Introduction

Inherited cholestasis of hepatocellular origin has long been described in the neonate or during the first year of life [1]. Many of these infants were categorized as having idiopathic neonatal hepatitis after biliary atresia, metabolic diseases, and congenital infections were excluded [2,3]. The prognosis in familial cholestasis was poor compared with sporadic cholestasis that sometimes had an identifiable etiology. As the clinical and genotypic heterogeneity of these inherited disorders has become apparent, it is now recognized that patients may present initially and progress to end-stage liver disease at ages ranging from infancy to adulthood [4]. There may be significant overlap in clinical features such as intense pruritus and a low serum concentration of gamma-glutamyltransferase (GGT). The histopathology, immunohistochemical staining, and hepatic ultrastructure may provide additional diagnostic clues as to the underlying defect. However, the identification of the genes responsible for several of these disorders now allows a specific diagnosis in many cases, may suggest therapy with varying success based on the genotype of the patient, and has advanced our understanding of molecular mechanisms of bile secretion and acquired cholestasis.
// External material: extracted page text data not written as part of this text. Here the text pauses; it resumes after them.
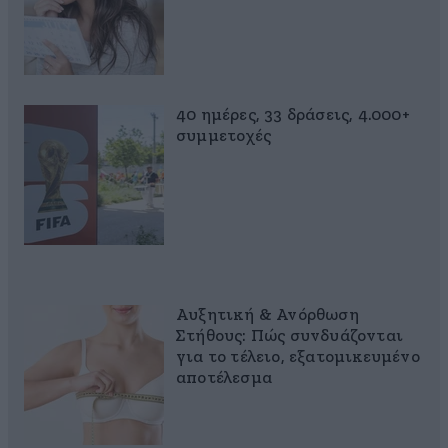
40 ημέρες, 33 δράσεις, 4.000+
συμμετοχές
Αυξητική & Ανόρθωση
Στήθους: Πώς συνδυάζονται
για το τέλειο, εξατομικευμένο
αποτέλεσμα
It is not surprising that, so far, mutations in three genes encoding ATP-dependent transport proteins localized to the canalicular membrane that result in progressive cholestasis and liver injury have been discovered. The features of these disorders are compared in Table 13.1. Other genes encoding proteins involved in membrane transport, vesicular trafficking, and integrity of the cell junction may also be mutated in some patients. Owing to an immaturity of hepatic excretory function, cholestasis may occasionally occur in inherited diseases because of systemic illness rather than a primary defect in the liver (see Table 9.1). These disorders will not be considered in this review.